O conhecimento adquirido e a crescente consciencialização dos riscos associados a um sistema climático em crise, considerando a especial vulnerabilidade do território nacional e o esperado agravamento de fenómenos extremos, implica encontrar respostas ambiciosas aos níveis comunitário e nacional, mas também local. A descarbonização da economia, a promoção da economia circular, a valorização do território e do capital natural devem orientar a recuperação socioeconómica do país, em todas as áreas, e devem ser perspetivadas como oportunidades de crescimento. Não é por acaso que a Transição Energética é um pilar determinante do Plano de Recuperação e Resiliência. Concretizar a mudança de paradigma que se impõe significa necessariamente inovar, transformar a economia e evoluir para um modelo mais eficiente no uso regenerativo dos recursos. Neste domínio, o setor dos transportes, responsável por 24% das emissões de gases com efeito de estufa e por 74% do consumo de petróleo em Portugal e sendo uma das principais fontes de ruído e de poluição do ar, deverá, até 2030, reduzir as suas emissões em 40%. É, portanto, um setor a ter em linha de conta nesta mudança e a abordagem deverá privilegiar o transporte público acessível e de qualidade, a generalização dos veículos elétricos, sem esquecer as formas de mobilidade ativa, como o uso da bicicleta. Também o ordenamento do território e, paralelamente, a reabilitação urbana, dirigidas à qualidade de vida dos cidadãos, constituem setores que nos devem mobilizar. No mesmo sentido, há que considerar que proteger e valorizar o ambiente e os recursos naturais implica atentar aos perigos do aumento de resíduos. As abordagens legislativas, nacional e comunitária, têm sido reforçadas, mas importa envolver a população e sensibilizar para a necessidade de prevenir, reutilizar, reciclar e valorizar, quando a produção de resíduos não possa ser evitada, criando oportunidades na área do tratamento e recolha e potenciando a inovação.

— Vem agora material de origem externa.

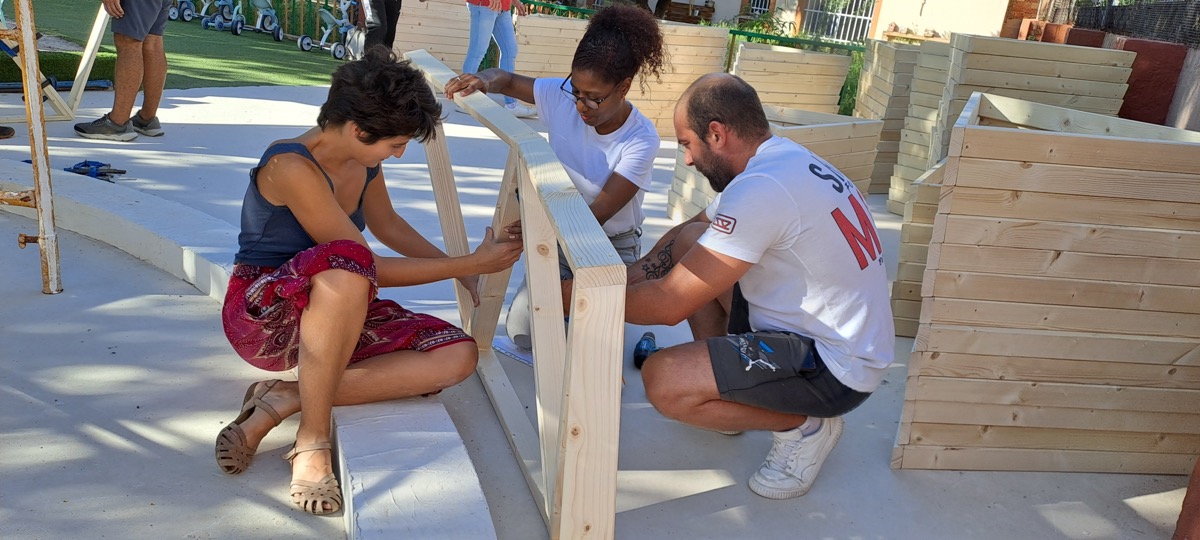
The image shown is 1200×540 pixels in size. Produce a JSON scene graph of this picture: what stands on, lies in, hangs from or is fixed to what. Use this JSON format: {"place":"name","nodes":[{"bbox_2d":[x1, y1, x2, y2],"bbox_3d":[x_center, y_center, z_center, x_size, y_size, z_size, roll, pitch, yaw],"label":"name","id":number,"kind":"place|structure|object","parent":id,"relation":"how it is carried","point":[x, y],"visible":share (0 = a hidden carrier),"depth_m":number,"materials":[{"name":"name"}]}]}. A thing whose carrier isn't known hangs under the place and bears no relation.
{"place":"outdoors","nodes":[
{"label":"outdoors","id":0,"kind":"place"},
{"bbox_2d":[3,0,351,89],"label":"artificial lawn","id":1,"kind":"structure","parent":0,"point":[278,81],"materials":[{"name":"green plastic"}]},
{"bbox_2d":[168,0,198,20],"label":"scooter","id":2,"kind":"object","parent":1,"relation":"on","point":[174,16],"visible":0.96,"depth_m":14.43,"materials":[{"name":"blue"}]},
{"bbox_2d":[201,0,245,32],"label":"scooter","id":3,"kind":"object","parent":1,"relation":"on","point":[212,24],"visible":0.98,"depth_m":13.69,"materials":[{"name":"blue"}]},
{"bbox_2d":[240,0,283,38],"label":"scooter","id":4,"kind":"object","parent":1,"relation":"on","point":[270,12],"visible":0.98,"depth_m":13.51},
{"bbox_2d":[295,1,355,58],"bbox_3d":[-3.719,-3.433,11.958,0.730,0.866,0.690,21,24,38],"label":"tricycle","id":5,"kind":"object","parent":1,"relation":"on","point":[307,39],"visible":0.94,"depth_m":11.97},
{"bbox_2d":[0,76,1196,539],"label":"concrete pavement","id":6,"kind":"structure","parent":0,"point":[698,496],"materials":[{"name":"grey concrete"}]},
{"bbox_2d":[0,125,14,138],"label":"shoe","id":7,"kind":"object","parent":6,"relation":"on","point":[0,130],"visible":0.98,"depth_m":5.29,"materials":[{"name":"leather"}]},
{"bbox_2d":[0,0,60,293],"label":"metal frame","id":8,"kind":"object","parent":6,"relation":"on","point":[39,205],"visible":1,"depth_m":3.09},
{"bbox_2d":[1,0,110,122],"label":"wooden frame","id":9,"kind":"object","parent":6,"relation":"on","point":[81,68],"visible":0.8,"depth_m":5.78,"materials":[{"name":"beige wood"}]},
{"bbox_2d":[74,0,168,142],"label":"person","id":10,"kind":"object","parent":6,"relation":"on","point":[122,39],"visible":0.99,"depth_m":5.48},
{"bbox_2d":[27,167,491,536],"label":"concrete curb","id":11,"kind":"structure","parent":6,"relation":"on","point":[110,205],"depth_m":2.30,"materials":[{"name":"white concrete"}]},
{"bbox_2d":[66,160,127,180],"bbox_3d":[-2.694,-0.536,4.629,0.354,0.068,0.173,6,19,3],"label":"tool","id":12,"kind":"object","parent":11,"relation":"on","point":[114,172],"visible":0.89,"depth_m":4.60,"materials":[{"name":"blue"}]},
{"bbox_2d":[216,46,524,516],"bbox_3d":[-0.605,-0.048,2.245,0.739,1.003,0.870,15,21,27],"label":"woman","id":13,"kind":"object","parent":11,"relation":"on","point":[313,159],"visible":0.96,"depth_m":2.14},
{"bbox_2d":[459,0,534,119],"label":"person","id":14,"kind":"object","parent":6,"relation":"on","point":[480,22],"visible":0.79,"depth_m":7.09},
{"bbox_2d":[492,335,533,365],"bbox_3d":[-0.253,0.277,3.048,0.252,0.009,0.250,6,19,3],"label":"paper","id":15,"kind":"object","parent":6,"relation":"on","point":[511,351],"visible":0.43,"depth_m":3.02,"materials":[{"name":"white paper"}]},
{"bbox_2d":[403,55,624,537],"bbox_3d":[-0.320,-0.059,2.492,0.209,0.889,1.992,-1,19,-17],"label":"wooden frame","id":16,"kind":"object","parent":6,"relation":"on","point":[538,332],"visible":0.89,"depth_m":1.95,"materials":[{"name":"brown wood"}]},
{"bbox_2d":[454,1,671,350],"bbox_3d":[-0.128,-0.332,2.918,0.666,1.112,0.857,6,19,3],"label":"woman","id":17,"kind":"object","parent":6,"relation":"on","point":[598,130],"visible":0.73,"depth_m":2.84},
{"bbox_2d":[514,14,729,134],"bbox_3d":[0.096,-1.701,7.547,1.603,0.870,0.475,6,19,3],"label":"wooden panel","id":18,"kind":"object","parent":6,"relation":"on","point":[704,39],"visible":0.54,"depth_m":7.49,"materials":[{"name":"beige wood"}]},
{"bbox_2d":[633,332,659,368],"bbox_3d":[0.169,0.283,3.044,0.096,0.078,0.255,6,19,3],"label":"power tool","id":19,"kind":"object","parent":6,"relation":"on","point":[640,355],"visible":0.74,"depth_m":3.01,"materials":[{"name":"blue plastic"}]},
{"bbox_2d":[609,72,895,502],"bbox_3d":[0.395,-0.005,2.398,0.646,1.020,0.926,-1,20,-19],"label":"man","id":20,"kind":"object","parent":6,"relation":"on","point":[717,118],"visible":0.99,"depth_m":2.20},
{"bbox_2d":[667,106,881,218],"bbox_3d":[1.033,-0.592,5.169,1.032,0.604,0.839,-9,23,-37],"label":"wooden crate","id":21,"kind":"object","parent":6,"relation":"on","point":[833,130],"visible":0.42,"depth_m":5.09,"materials":[{"name":"brown wood"}]},
{"bbox_2d":[733,43,851,115],"bbox_3d":[1.618,-1.512,7.679,0.913,0.794,0.673,6,19,3],"label":"wooden crate","id":22,"kind":"object","parent":6,"relation":"on","point":[798,53],"visible":0.73,"depth_m":7.53,"materials":[{"name":"beige wood"}]},
{"bbox_2d":[854,40,926,197],"bbox_3d":[2.360,-1.105,6.413,0.752,1.034,0.843,6,19,3],"label":"wooden crate","id":23,"kind":"object","parent":6,"relation":"on","point":[865,110],"visible":0.45,"depth_m":6.22,"materials":[{"name":"wood"}]},
{"bbox_2d":[890,157,948,333],"bbox_3d":[1.635,-0.096,3.700,0.645,0.684,0.553,13,20,21],"label":"wooden crate","id":24,"kind":"object","parent":6,"relation":"on","point":[919,226],"visible":0.35,"depth_m":3.59,"materials":[{"name":"wood"}]},
{"bbox_2d":[929,35,1136,165],"bbox_3d":[2.304,-0.696,4.773,0.788,1.035,0.569,6,19,3],"label":"wooden crate","id":25,"kind":"object","parent":6,"relation":"on","point":[1062,76],"visible":0.54,"depth_m":4.56,"materials":[{"name":"brown wood"}]},
{"bbox_2d":[894,91,1199,473],"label":"wooden crate","id":26,"kind":"object","parent":6,"relation":"on","point":[1141,145],"visible":0.97,"depth_m":2.50,"materials":[{"name":"beige wood"}]},
{"bbox_2d":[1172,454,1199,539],"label":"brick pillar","id":27,"kind":"object","parent":6,"relation":"on","point":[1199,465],"visible":0.96,"depth_m":2.20,"materials":[{"name":"red"}]},
{"bbox_2d":[705,0,1025,40],"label":"building","id":28,"kind":"structure","parent":0,"point":[998,20],"depth_m":18.86,"materials":[{"name":"beige paint"}]},
{"bbox_2d":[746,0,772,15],"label":"window","id":29,"kind":"structure","parent":28,"relation":"in","point":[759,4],"depth_m":19.62,"materials":[{"name":"white metal"}]},
{"bbox_2d":[796,0,875,42],"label":"window grille","id":30,"kind":"object","parent":28,"relation":"in","point":[863,18],"visible":0.64,"depth_m":18.26,"materials":[{"name":"metal"}]},
{"bbox_2d":[1009,13,1199,133],"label":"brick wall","id":31,"kind":"structure","parent":0,"point":[1166,68],"depth_m":5.68,"materials":[{"name":"red brick"}]},
{"bbox_2d":[1055,0,1199,48],"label":"wire fence","id":32,"kind":"object","parent":31,"relation":"attached to","point":[1143,29],"visible":0.75,"depth_m":6.64,"materials":[{"name":"black metal"}]},
{"bbox_2d":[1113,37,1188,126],"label":"wall","id":33,"kind":"structure","parent":0,"point":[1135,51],"depth_m":5.43,"materials":[{"name":"red paint"}]},
{"label":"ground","id":34,"kind":"structure","parent":0},
{"bbox_2d":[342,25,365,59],"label":"backpack","id":35,"kind":"object","parent":34,"relation":"on","point":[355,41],"visible":0.68,"depth_m":10.84,"materials":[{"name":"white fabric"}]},
{"bbox_2d":[357,0,401,55],"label":"person","id":36,"kind":"object","parent":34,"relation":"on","point":[388,10],"visible":0.72,"depth_m":8.33},
{"bbox_2d":[391,0,472,71],"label":"wooden panel","id":37,"kind":"object","parent":34,"relation":"on","point":[442,51],"visible":0.7,"depth_m":9.27,"materials":[{"name":"beige wood"}]},
{"bbox_2d":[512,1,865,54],"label":"green fence","id":38,"kind":"object","parent":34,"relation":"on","point":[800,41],"visible":0.24,"depth_m":11.47,"materials":[{"name":"green metal"}]},
{"bbox_2d":[732,9,791,37],"bbox_3d":[2.732,-3.867,14.909,1.247,1.107,1.234,6,19,3],"label":"shrub","id":39,"kind":"object","parent":34,"relation":"on","point":[757,24],"visible":0.36,"depth_m":14.72,"materials":[{"name":"green plant"}]},
{"bbox_2d":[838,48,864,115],"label":"shrub","id":40,"kind":"object","parent":34,"relation":"on","point":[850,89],"visible":0.32,"depth_m":9.74,"materials":[{"name":"green plant"}]}
]}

A atual situação pandémica veio trazer um novo olhar do litoral em relação ao interior, sobretudo no estilo de vida, no contacto com a natureza, etc. Este reconhecimento nas virtudes do interior será apenas passageiro ou poderá criar, ou consolidar, oportunidades no desenvolvimento destas regiões?
Pelo isolamento que impôs, a crise pandémica incentivou a procura de alternativas e o interior foi a escolha de muitos portugueses, o que se fez notar no turismo, mas também no setor imobiliário. A tal necessidade de romper com uma falsa conceção de interioridade, de que falei, parece ter encontrado espaço para se concretizar e, nesta medida, é uma oportunidade que estas regiões terão de agarrar com veemência, apostando na comunicação para fidelizar a procura. Quando falamos nas «virtudes do interior», falamos de características de facto atrativas, falamos de autenticidade, de natureza, de História e de estórias, de tradições, de virtudes que poderão, sim, criar e consolidar oportunidades no desenvolvimento destas regiões.